There would appear little doubt that an employer in this situation could safely dismiss for gross misconduct. However what if the assaults were as a result of the employee failing to take certain medication?
A recent case* has highlighted that in this type of situation where an employee’s misconduct has been caused by a medical condition an employer may not necessarily be acting fairly when deciding to dismiss.
The facts in the case involved an employee who had, as a result of a depressive illness, been prescribed antidepressant and antipsychotic medication. All the assaults had occurred during periods when he had stopped taking this medication.
The employer’s obvious concern was that there was a risk that he could choose to stop taking his medication at some point in the future and on that basis concluded that the only appropriate sanction was summary dismissal for gross misconduct.
The claims for unfair dismissal and disability discrimination were dismissed by an Employment Tribunal. It held that the employer had reasonable grounds for its belief that the employee was guilty of gross misconduct and that dismissal was clearly within the band of reasonable responses given the seriousness of the misconduct. The dismissal was not unlawful discrimination either as dismissal was ‘objectively justified’. It was a proportionate and necessary means of achieving the legitimate business aim of maintaining appropriate standards of conduct in the workplace and safeguarding other employees.
However, the employee’s appeal succeeded on two important grounds. Firstly, it found that the employee’s admission of guilt did not constitute an admission of gross misconduct. Whilst he had admitted carrying out the assaults what should have still been considered was whether his actions had been deliberate. Gross misconduct required a finding that the employee has been culpable so, at the least, he needed to have carried out the misconduct wilfully or in a grossly negligent way. Given his mental illness this was by no means certain.

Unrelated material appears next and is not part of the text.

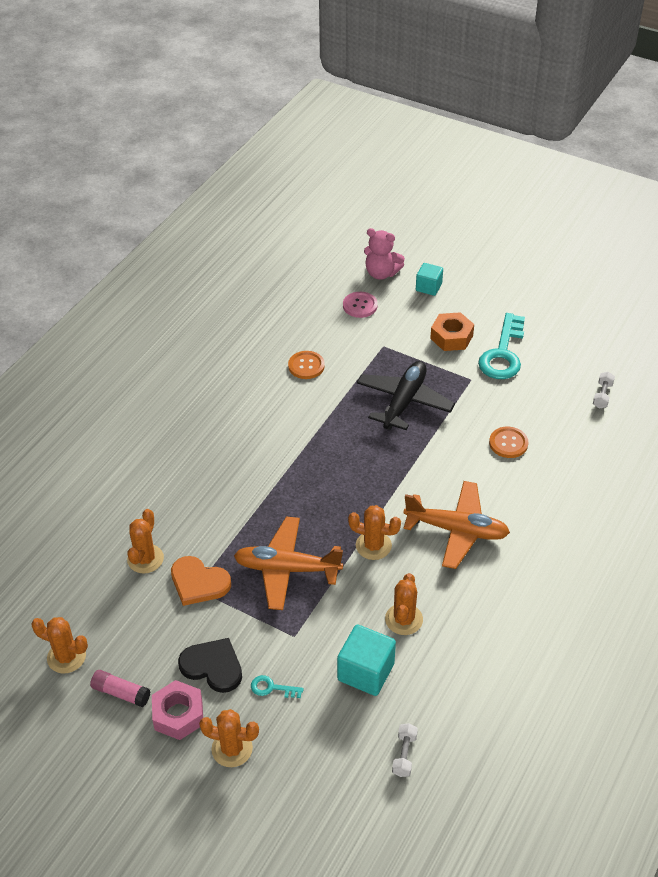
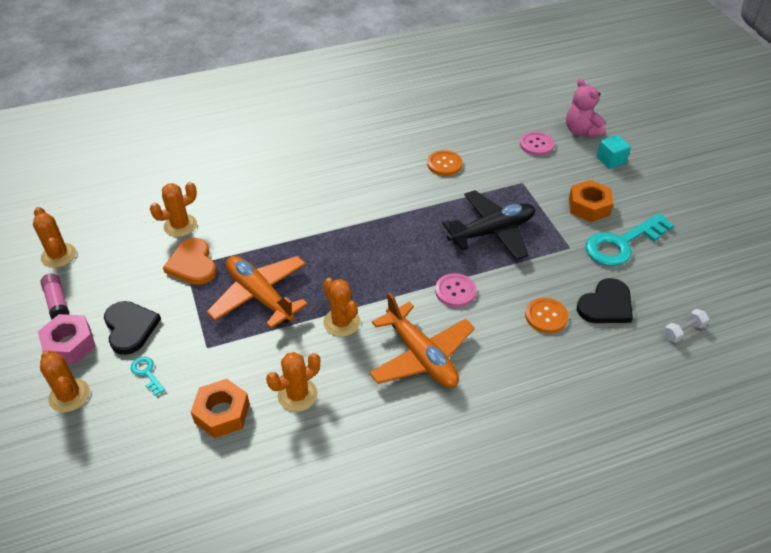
camera: 40 degrees right, 0 degrees up
(366, 672) = (222, 413): turquoise cube -> orange nut
(404, 755) = (170, 502): white dumbbell -> none
(428, 466) = (455, 291): none -> pink button
(538, 408) = (606, 305): none -> black heart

Secondly, in relation to discrimination, dismissal would only be justified if it was a proportionate means of achieving the legitimate aim. In assessing what was proportionate the employer had to carry out a balancing exercise, weighing up the discriminatory impact on the employee of the method chosen i.e. dismissal against the other available means. The option of home-working that the employee had suggested should have been explored further.
The case highlights the sometimes complex issues that an employer may face when an employee alleges that the misconduct in question is related to a disability. Employers should ensure that in every case they:
- investigate to establish if there is a connection between the conduct and the disability
- assess what, if any, sanction would be appropriate
- balance the impact of the sanction on the employee against the need to achieve the legitimate aim always taking into account whether there are alternative means of achieving this.